HENDERSON, NV – Today, U.S. Senator Jacky Rosen (D-NV), a member of the Senate Committee on Health, Education, Labor and Pensions (HELP) and a member of the bipartisan Senate Cancer Coalition, toured the Comprehensive Care Centers of Nevada, alongside representatives of the American Cancer Society, to meet with staff and learn about the services they provide for patients battling cancer, as well as to discuss the need to protect patients with pre-existing conditions, and the goals of the bipartisan Comprehensive Care Caucus, which Rosen launched earlier this year.
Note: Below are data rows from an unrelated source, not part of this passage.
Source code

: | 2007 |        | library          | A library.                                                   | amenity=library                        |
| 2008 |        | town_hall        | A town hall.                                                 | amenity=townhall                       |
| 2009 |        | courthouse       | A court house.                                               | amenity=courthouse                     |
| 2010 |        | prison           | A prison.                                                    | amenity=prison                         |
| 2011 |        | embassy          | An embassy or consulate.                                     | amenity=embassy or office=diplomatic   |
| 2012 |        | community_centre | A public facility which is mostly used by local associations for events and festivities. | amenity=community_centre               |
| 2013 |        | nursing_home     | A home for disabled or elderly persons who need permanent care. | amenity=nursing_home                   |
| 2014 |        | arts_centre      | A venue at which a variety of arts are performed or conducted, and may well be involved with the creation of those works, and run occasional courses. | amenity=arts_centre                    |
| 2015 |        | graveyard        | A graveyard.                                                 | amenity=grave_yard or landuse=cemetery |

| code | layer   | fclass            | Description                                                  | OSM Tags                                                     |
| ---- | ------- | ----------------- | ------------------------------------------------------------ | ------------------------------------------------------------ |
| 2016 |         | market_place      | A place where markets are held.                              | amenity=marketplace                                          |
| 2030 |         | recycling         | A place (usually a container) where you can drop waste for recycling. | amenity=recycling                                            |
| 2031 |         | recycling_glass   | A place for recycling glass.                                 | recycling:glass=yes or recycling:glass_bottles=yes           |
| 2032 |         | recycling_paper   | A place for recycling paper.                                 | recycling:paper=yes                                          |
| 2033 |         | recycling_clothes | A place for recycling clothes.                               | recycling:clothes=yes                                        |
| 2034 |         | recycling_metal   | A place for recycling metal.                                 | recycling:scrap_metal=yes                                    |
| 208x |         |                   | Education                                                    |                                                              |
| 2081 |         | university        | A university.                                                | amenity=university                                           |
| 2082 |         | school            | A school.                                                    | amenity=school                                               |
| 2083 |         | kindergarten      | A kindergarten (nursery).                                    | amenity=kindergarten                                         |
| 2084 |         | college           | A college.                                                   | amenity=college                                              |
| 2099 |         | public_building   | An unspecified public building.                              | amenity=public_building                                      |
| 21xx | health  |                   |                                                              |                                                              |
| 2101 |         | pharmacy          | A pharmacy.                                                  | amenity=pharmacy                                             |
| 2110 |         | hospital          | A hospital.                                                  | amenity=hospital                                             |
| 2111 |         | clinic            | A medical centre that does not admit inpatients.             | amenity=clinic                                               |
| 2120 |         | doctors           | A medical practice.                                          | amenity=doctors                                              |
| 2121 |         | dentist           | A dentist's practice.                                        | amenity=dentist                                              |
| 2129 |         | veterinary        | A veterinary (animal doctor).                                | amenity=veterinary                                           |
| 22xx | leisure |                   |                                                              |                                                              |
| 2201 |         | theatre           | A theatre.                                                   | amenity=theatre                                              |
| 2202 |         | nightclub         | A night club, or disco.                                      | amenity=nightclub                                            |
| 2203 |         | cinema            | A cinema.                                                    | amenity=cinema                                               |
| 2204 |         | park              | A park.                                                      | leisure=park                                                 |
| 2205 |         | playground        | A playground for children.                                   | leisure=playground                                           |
“It is so important that we continue to protect access to care for those with pre-existing conditions,” said Senator Rosen. “The work being done at the Comprehensive Care Centers of Nevada is providing patients with high-quality, effective care. I will continue working to ensure that no one faced with the challenges of diseases, like cancer, is denied access to appropriate medical treatments.”
BACKGROUND: As her first action in the Senate, Senator Rosen joined Senator Joe Manchin (D-WV) in introducing a resolution that would authorize Senate Legal Counsel to intervene in Texas v. United States – a pending lawsuit in federal court, on behalf of the U.S. Senate, in order to defend the constitutionality of the Affordable Care Act and its coverage protections for people with pre-existing conditions. Just last week, the Trump Administration filed a brief in this case calling for the courts to strike down the ACA in its entirety.
Last Congress, then-Congresswoman Rosen introduced the same resolution in the House. Rosen’s House resolution was co-sponsored by the Ranking Members of all House committees of jurisdiction in addition to Democratic Leader Nancy Pelosi and Democratic Whip Steny Hoyer. The resolution had nearly 190 co-sponsors by the end of the 115th Congress.
In March, Senator Rosen also helped introduce a resolution that would provide the sense of the Senate that the Justice Department should reverse its policy of refusing to defend the constitutionality of the ACA, including the law’s coverage protections for those with pre-existing conditions, in Texas v. United States.
In June, Rosen introduced the bipartisan Provider Training in Palliative Care Act, which would allow medical providers in the National Health Service Corps to train in palliative care. The American Cancer Society Cancer Action Network has endorsed the bill.
In July, Rosen launched the bipartisan Comprehensive Care Caucus, with co-chairs Senators John Barrasso (R-WY), Tammy Baldwin (D-WI), and Deb Fischer (R-NE). The purpose of the Comprehensive Care Caucus is to raise the public’s awareness and promote the availability and benefits of palliative care, while also finding bipartisan solutions to expand access to palliative care services, improve coordinated care, and address issues impacting caregivers. The Caucus will work to enhance access to palliative care services and improve the quality of life for millions of Americans managing serious illnesses. Groups that participated in the panel discussion at the launch of the Caucus included the National Hospice and Palliative Care Organization (NHPCO), Coalition to Transform Advanced Care (C-TAC), American Cancer Society Cancer Action Network/ Patient Quality of Life Coalition, and Nathan Adelson Hospice.